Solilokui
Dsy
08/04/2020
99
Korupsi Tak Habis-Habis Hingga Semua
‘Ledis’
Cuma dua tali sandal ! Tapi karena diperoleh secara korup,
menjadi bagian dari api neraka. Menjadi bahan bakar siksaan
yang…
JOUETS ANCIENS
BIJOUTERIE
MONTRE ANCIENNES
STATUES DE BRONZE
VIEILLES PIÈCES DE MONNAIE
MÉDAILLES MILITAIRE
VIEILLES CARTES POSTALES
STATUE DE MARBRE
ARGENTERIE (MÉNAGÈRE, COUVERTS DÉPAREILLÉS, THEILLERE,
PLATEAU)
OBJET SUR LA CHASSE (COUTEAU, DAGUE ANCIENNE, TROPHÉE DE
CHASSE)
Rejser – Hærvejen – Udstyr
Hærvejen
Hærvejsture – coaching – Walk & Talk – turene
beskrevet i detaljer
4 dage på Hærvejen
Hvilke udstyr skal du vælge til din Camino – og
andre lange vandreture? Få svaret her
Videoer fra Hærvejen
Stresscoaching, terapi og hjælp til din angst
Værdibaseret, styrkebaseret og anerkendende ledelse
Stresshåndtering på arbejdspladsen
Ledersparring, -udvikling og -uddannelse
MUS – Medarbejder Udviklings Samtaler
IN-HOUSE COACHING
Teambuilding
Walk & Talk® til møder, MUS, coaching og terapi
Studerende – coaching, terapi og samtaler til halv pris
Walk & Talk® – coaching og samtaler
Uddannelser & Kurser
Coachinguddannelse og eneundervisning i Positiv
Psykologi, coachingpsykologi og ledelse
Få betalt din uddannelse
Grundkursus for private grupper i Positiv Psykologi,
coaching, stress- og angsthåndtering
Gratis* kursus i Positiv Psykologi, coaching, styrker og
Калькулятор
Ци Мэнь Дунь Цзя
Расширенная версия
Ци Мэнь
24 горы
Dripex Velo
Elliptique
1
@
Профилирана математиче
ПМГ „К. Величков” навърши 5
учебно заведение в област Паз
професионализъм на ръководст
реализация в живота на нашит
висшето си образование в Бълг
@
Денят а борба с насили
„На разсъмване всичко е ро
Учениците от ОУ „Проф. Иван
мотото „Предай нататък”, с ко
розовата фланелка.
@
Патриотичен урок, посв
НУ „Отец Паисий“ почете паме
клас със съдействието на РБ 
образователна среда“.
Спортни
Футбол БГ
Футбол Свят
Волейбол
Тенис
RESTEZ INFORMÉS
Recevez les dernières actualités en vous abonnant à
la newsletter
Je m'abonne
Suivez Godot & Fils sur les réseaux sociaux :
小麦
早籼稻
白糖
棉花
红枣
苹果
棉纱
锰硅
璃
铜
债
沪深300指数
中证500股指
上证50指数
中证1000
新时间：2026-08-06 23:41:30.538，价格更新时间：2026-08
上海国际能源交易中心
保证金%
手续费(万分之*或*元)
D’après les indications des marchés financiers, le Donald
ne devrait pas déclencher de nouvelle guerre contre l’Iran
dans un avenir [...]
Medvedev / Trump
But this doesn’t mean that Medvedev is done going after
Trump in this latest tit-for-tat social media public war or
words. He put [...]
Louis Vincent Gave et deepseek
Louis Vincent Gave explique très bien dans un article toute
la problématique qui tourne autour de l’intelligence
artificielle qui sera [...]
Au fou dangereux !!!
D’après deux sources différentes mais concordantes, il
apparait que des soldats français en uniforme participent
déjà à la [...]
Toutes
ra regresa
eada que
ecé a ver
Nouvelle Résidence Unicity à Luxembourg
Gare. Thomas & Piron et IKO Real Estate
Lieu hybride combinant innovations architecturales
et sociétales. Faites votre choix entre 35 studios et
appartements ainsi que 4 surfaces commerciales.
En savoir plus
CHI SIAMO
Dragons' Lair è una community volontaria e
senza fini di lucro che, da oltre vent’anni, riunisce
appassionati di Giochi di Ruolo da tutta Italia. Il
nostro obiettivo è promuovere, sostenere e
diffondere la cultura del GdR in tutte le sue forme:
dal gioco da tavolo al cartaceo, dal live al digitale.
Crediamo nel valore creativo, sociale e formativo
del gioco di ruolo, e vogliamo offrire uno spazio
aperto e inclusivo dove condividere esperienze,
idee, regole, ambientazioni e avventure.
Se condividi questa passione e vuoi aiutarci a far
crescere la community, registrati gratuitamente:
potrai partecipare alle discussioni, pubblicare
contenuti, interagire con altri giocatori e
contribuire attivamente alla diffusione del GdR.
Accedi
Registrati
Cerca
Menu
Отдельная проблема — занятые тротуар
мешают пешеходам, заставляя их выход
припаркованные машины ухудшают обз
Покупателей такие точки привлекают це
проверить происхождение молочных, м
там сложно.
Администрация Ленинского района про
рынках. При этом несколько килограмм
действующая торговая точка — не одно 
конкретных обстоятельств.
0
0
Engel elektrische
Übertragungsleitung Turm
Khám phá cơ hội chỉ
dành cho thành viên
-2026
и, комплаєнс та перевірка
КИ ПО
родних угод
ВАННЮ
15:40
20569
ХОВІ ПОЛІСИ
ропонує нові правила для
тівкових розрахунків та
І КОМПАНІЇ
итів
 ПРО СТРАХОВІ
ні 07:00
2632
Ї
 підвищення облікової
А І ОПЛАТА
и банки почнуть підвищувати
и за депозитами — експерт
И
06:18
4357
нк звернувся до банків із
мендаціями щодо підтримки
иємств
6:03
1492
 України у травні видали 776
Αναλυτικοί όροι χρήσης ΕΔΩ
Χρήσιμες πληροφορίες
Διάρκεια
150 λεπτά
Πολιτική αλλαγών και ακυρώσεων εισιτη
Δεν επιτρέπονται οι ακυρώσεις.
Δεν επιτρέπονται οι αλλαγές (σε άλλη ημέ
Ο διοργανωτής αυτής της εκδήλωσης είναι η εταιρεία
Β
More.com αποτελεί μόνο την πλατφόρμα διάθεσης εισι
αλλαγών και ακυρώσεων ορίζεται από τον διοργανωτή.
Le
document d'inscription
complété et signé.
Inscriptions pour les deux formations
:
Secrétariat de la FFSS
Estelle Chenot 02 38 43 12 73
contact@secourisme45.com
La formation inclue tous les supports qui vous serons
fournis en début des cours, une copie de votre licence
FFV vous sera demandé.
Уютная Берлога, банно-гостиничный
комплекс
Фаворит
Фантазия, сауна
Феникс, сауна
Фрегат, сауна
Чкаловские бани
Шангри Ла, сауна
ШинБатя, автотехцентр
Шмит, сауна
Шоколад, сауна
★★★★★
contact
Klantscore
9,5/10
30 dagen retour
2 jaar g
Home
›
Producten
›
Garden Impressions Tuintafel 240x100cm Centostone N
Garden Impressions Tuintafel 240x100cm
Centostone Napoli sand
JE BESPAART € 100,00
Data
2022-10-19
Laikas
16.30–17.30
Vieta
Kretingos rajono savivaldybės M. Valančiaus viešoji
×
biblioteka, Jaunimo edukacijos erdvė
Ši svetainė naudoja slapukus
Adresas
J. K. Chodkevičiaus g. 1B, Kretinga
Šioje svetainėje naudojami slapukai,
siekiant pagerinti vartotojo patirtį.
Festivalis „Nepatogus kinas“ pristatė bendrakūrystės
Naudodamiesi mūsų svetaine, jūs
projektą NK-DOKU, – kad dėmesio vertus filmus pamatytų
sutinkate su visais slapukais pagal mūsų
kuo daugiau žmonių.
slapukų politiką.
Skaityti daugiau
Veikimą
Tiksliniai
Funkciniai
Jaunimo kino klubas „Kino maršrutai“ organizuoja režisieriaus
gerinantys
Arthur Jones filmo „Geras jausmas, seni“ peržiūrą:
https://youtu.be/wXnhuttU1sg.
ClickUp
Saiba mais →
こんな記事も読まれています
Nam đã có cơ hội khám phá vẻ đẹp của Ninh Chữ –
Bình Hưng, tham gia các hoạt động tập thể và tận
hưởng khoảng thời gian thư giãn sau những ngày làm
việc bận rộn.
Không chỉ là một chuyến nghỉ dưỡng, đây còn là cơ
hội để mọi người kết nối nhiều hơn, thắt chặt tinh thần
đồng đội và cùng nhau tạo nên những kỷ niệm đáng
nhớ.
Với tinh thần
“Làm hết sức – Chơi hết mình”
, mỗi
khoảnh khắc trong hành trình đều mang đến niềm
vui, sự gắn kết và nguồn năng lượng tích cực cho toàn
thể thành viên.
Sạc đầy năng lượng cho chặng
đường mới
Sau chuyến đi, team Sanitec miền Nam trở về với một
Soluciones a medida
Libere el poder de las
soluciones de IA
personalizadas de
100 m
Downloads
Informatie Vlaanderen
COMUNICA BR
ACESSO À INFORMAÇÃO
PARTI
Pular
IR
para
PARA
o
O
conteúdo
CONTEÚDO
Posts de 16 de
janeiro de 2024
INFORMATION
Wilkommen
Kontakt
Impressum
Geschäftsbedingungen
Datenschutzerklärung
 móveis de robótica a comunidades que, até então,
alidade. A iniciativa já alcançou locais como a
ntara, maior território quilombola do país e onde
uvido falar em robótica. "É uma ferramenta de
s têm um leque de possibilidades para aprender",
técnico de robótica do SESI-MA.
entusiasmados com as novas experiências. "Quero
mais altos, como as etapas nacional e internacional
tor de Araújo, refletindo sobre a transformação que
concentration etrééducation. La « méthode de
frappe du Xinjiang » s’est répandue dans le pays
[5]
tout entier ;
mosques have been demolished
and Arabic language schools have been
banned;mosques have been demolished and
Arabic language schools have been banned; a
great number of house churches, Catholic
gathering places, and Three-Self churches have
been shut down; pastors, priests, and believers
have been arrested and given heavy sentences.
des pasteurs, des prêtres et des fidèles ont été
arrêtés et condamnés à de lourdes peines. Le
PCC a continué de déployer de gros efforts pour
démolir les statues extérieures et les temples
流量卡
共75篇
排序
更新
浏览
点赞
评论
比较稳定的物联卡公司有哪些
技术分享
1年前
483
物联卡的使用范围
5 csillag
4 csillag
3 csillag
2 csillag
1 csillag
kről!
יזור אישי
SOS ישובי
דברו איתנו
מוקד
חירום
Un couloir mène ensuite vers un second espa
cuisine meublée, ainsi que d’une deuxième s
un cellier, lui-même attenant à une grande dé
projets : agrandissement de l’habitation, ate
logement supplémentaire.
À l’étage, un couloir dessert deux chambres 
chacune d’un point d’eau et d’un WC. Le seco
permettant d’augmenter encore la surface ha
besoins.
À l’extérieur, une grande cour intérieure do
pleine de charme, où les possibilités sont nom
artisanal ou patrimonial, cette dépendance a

=-=-=

## Task prompt
Please set down again, word for word, only the lines from the start of the entries through the line with "Videoer fra Hærvejen", both ends included.

## Worked solution
Solilokui
Dsy
08/04/2020
99
Korupsi Tak Habis-Habis Hingga Semua
‘Ledis’
Cuma dua tali sandal ! Tapi karena diperoleh secara korup,
menjadi bagian dari api neraka. Menjadi bahan bakar siksaan
yang…
JOUETS ANCIENS
BIJOUTERIE
MONTRE ANCIENNES
STATUES DE BRONZE
VIEILLES PIÈCES DE MONNAIE
MÉDAILLES MILITAIRE
VIEILLES CARTES POSTALES
STATUE DE MARBRE
ARGENTERIE (MÉNAGÈRE, COUVERTS DÉPAREILLÉS, THEILLERE,
PLATEAU)
OBJET SUR LA CHASSE (COUTEAU, DAGUE ANCIENNE, TROPHÉE DE
CHASSE)
Rejser – Hærvejen – Udstyr
Hærvejen
Hærvejsture – coaching – Walk & Talk – turene
beskrevet i detaljer
4 dage på Hærvejen
Hvilke udstyr skal du vælge til din Camino – og
andre lange vandreture? Få svaret her
Videoer fra Hærvejen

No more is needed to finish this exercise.